Книга «Достоевский-экономист»: итальянский славист сэкономил на чтении предшественников

В книге «Достоевский-экономист» Гуидо Карпи настолько увлекся влиянием экономики на Достоевского, что забыл заглянуть в работы предшественников

Магазин «Фаланстер», всегда подчеркивающий левизну своих взглядов, на этот раз издал сборник идейно близкого профессора Пизанского университета Гуидо Карпи «Достоевский-экономист», в котором демонстрируются возможности марксистского подхода к художественному тексту и мировоззрению автора.

Первая часть книги посвящена обзору экономического развития России 1840–1860-х годов. Особенно подробно Карпи останавливается на кризисе конца 1850-х. Рост инфляции и безденежья, разорение одних и случайное обогащение других, фетишизация денег – все это, по мнению Карпи, не могло не повлиять на Достоевского. Хотя о самом Федоре Михайловиче Карпи поначалу регулярно забывает. Зато тщательно анализирует роман его старшего брата, Михаила Достоевского, с характерным названием «Деньги» – сущий подарок для марксиста: поступки и отношения всех его персонажей пропитаны «экономическим детерминизмом». Причем до такой степени, что в конце концов поведение героев «утрачивает последовательность и достоверность». Иначе говоря, роман получался до того дурным и тенденциозным, что Михаил Михайлович бросил его, не окончив.

О Федоре Достоевском Карпи вспоминает во второй части, в которой и сообщает читателю немало интересного. Оказывается, в «Братьях Карамазовых» «отношение к деньгам становится источником целой серии роковых намеков, предопределяющих судьбу главных героев». Попутно обнаруживается, что маниакальная мысль об обогащении пронизывает помыслы и множества других героев Достоевского, но вместе с тем их любовь к деньгам часто оказывается платонической. Ново это звучит разве что для итальянских студентов, российские школьники узнают об этом при обсуждении образа Раскольникова и подлинных мотивов убийства. Не говоря уже о том, что про роль денег у Достоевского вообще писали много и на всех языках. И не только Адорно и Беньямин, на которых упрямо ссылается Карпи, – а такое количество исследователей (от Рудольфа Нейхейзера до Иоганна Хериша и Юлии Шталь), что начинаешь думать о неупоминании работ предшественников как о сознательном, хотя и таинственном по цели приеме.

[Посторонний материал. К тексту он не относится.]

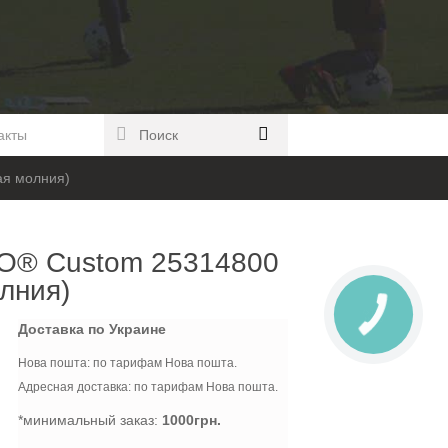
акты
ая молния)
O® Custom 25314800
олния)
Доставка по Украине
Нова пошта: по тарифам Нова пошта.
Адресная доставка: по тарифам Нова пошта.
*минимальный заказ:
1000грн.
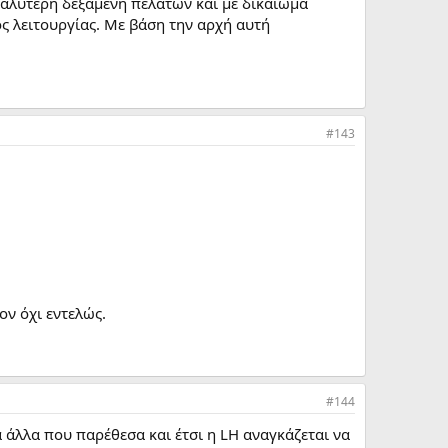
εγαλύτερη δεξαμενή πελατών και με δικαίωμα
ς λειτουργίας. Με βάση την αρχή αυτή
#143
ον όχι εντελώς.
#144
 άλλα που παρέθεσα και έτσι η LH αναγκάζεται να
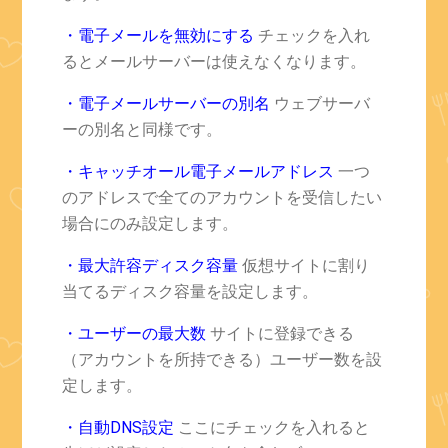
・電子メールを無効にする
チェックを入れ
るとメールサーバーは使えなくなります。
・電子メールサーバーの別名
ウェブサーバ
ーの別名と同様です。
・キャッチオール電子メールアドレス
一つ
のアドレスで全てのアカウントを受信したい
場合にのみ設定します。
・最大許容ディスク容量
仮想サイトに割り
当てるディスク容量を設定します。
・ユーザーの最大数
サイトに登録できる
（アカウントを所持できる）ユーザー数を設
定します。
・自動DNS設定
ここにチェックを入れると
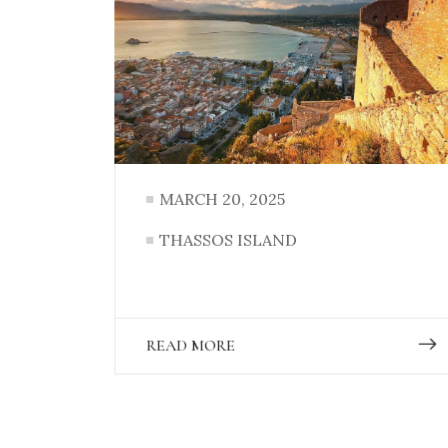
MARCH 20, 2025
THASSOS ISLAND
READ MORE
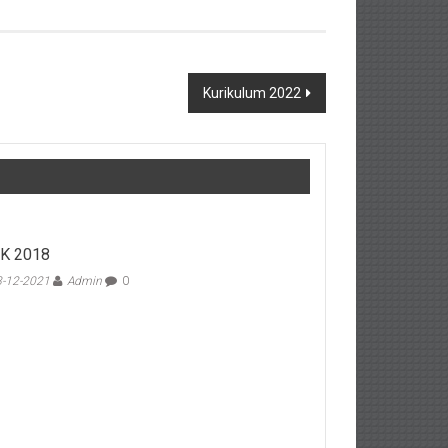
Kurikulum 2022
K 2018
-12-2021
Admin
0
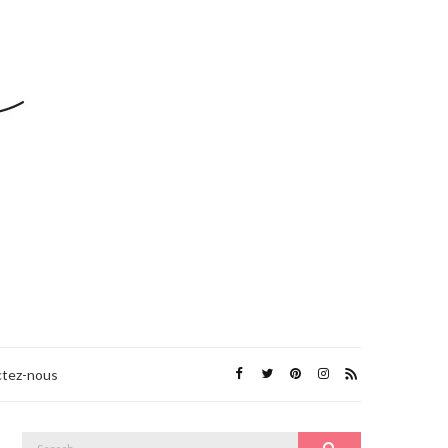
tez-nous
Search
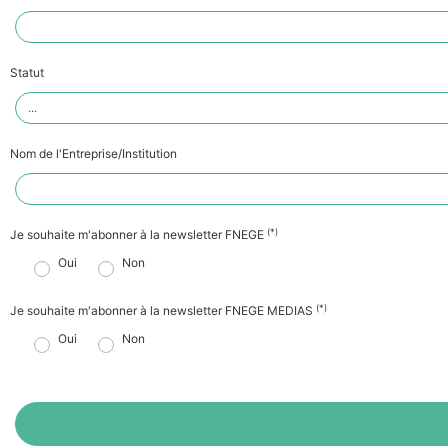
Statut
Nom de l'Entreprise/Institution
(*)
Je souhaite m'abonner à la newsletter FNEGE
Oui
Non
(*)
Je souhaite m'abonner à la newsletter FNEGE MEDIAS
Oui
Non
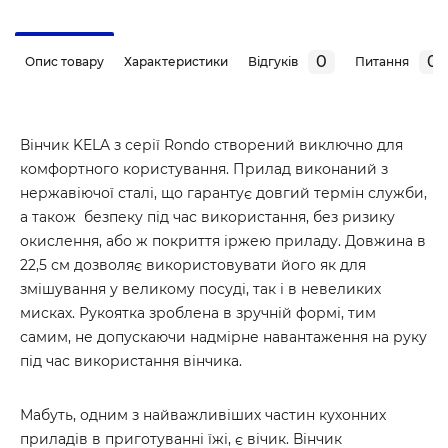
0
0
Опис товару
Характеристики
Відгуків
Питання
Вінчик KELA з серії Rondo створений виключно для
комфортного користування. Прилад виконаний з
нержавіючої сталі, що гарантує довгий термін служби,
а також безпеку під час використання, без ризику
окислення, або ж покриття іржею приладу. Довжина в
22,5 см дозволяє використовувати його як для
змішування у великому посуді, так і в невеликих
мисках. Рукоятка зроблена в зручній формі, тим
самим, не допускаючи надмірне навантаження на руку
під час використання вінчика.
Мабуть, одним з найважливіших частин кухонних
приладів в приготуванні їжі, є вічик. Вінчик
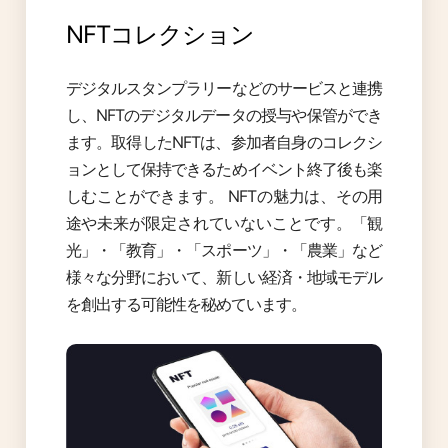
NFTコレクション
デジタルスタンプラリーなどのサービスと連携
し、NFTのデジタルデータの授与や保管ができ
ます。取得したNFTは、参加者自身のコレクシ
ョンとして保持できるためイベント終了後も楽
しむことができます。 NFTの魅力は、その用
途や未来が限定されていないことです。「観
光」・「教育」・「スポーツ」・「農業」など
様々な分野において、新しい経済・地域モデル
を創出する可能性を秘めています。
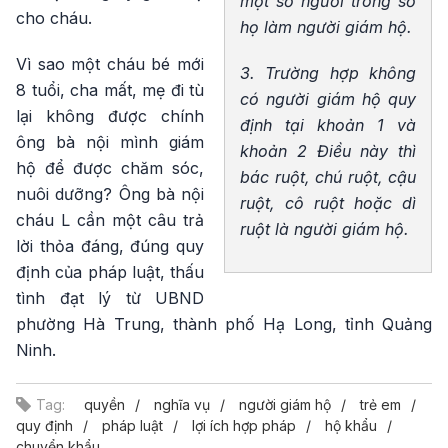
một số người trong số
cho cháu.
họ làm người giám hộ.
Vì sao một cháu bé mới
3. Trường hợp không
8 tuổi, cha mất, mẹ đi tù
có người giám hộ quy
lại không được chính
định tại khoản 1 và
ông bà nội mình giám
khoản 2 Điều này thì
hộ để được chăm sóc,
bác ruột, chú ruột, cậu
nuôi dưỡng? Ông bà nội
ruột, cô ruột hoặc dì
cháu L cần một câu trả
ruột là người giám hộ.
lời thỏa đáng, đúng quy
định của pháp luật, thấu
tình đạt lý từ UBND
phường Hà Trung, thành phố Hạ Long, tỉnh Quảng
Ninh.
Tag:
quyền
nghĩa vụ
người giám hộ
trẻ em
quy định
pháp luật
lợi ích hợp pháp
hộ khẩu
chuyển khẩu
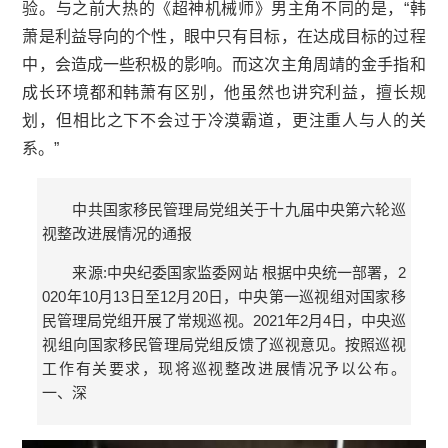
验。与之前大热的《超神机械师》男主角不同的是，“韩
萧是利益导向的个性，眼中只有目标，在达成目标的过程
中，会造成一些积极的影响。而这次主角周靖的金手指和
成长环境都和韩萧有区别，他虽然也讲究利益，擅长规
划，但相比之下不会过于冷漠霸道，更注重人与人的关
系。”
中共国家移民管理局党组关于十九届中央第六轮巡
视整改进展情况的通报
来源:中央纪委国家监委网站 根据中央统一部署，2
020年10月13日至12月20日，中央第一巡视组对国家移
民管理局党组开展了常规巡视。2021年2月4日，中央巡
视组向国家移民管理局党组反馈了巡视意见。按照巡视
工作有关要求，现将巡视整改进展情况予以公布。
一、深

Иначе как объяснить, что не упомянута и другая посвященная Достоевскому книга – «вульгарного социолога» Валерьяна Переверзева, принципам которого Карпи и пытается следовать? И как интерпретировать полное отсутствие ссылок на «новую экономическую критику», давно и плодотворно занимающуюся как раз влиянием экономики на эстетику и мировоззрение автора?

И все же выход книги Гуидо Карпи на русском языке – явление скорее отрадное. И не только потому, что те статьи сборника, которые не связаны с экономикой, более качественны, но и потому, что для отечественного литературоведения изучение связей экономики и литературы по-прежнему экзотика. И если задача «Фаланстера» состояла в том, чтобы вбросить в российский литературоведческий обиход экономическую тему и таким образом расширить сознание наших исследователей, публикация Карпи выглядит, в общем, осмысленной.